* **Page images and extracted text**
_ _ _ _ _

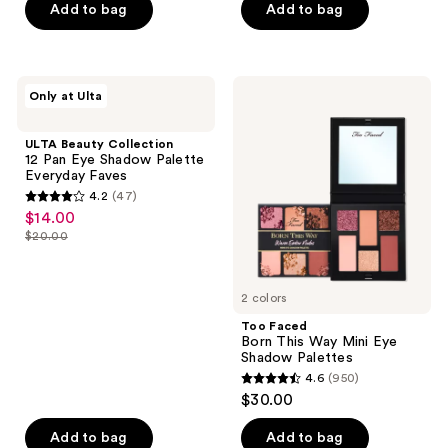
Add to bag
Add to bag
5
stars
stars
;
;
95
570
ULTA
Too
reviews
Only at Ulta
Beauty
Faced
reviews
Collection
Born
12
This
ULTA Beauty Collection
Pan
Way
12 Pan Eye Shadow Palette
Eye
Mini
Everyday Faves
Shadow
Eye
4.2
(47)
Palette
Shadow
4.2
$14.00
sale
Everyday
Palettes
out
Faves
$20.00
price
list
of
$14.00
price
5
$20.00
2 colors
stars
;
Too Faced
Born This Way Mini Eye
47
Shadow Palettes
reviews
4.6
(950)
4.6
$30.00
out
of
Add to bag
Add to bag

_ _ _ _ _

* **Assignment**
Restate the records above verbatim. Pictures stay out.

* **Reply to the exercise**
Add to bag
Add to bag
5
stars
stars
;
;
95
570
ULTA
Too
reviews
Only at Ulta
Beauty
Faced
reviews
Collection
Born
12
This
ULTA Beauty Collection
Pan
Way
12 Pan Eye Shadow Palette
Eye
Mini
Everyday Faves
Shadow
Eye
4.2
(47)
Palette
Shadow
4.2
$14.00
sale
Everyday
Palettes
out
Faves
$20.00
price
list
of
$14.00
price
5
$20.00
2 colors
stars
;
Too Faced
Born This Way Mini Eye
47
Shadow Palettes
reviews
4.6
(950)
4.6
$30.00
out
of
Add to bag
Add to bag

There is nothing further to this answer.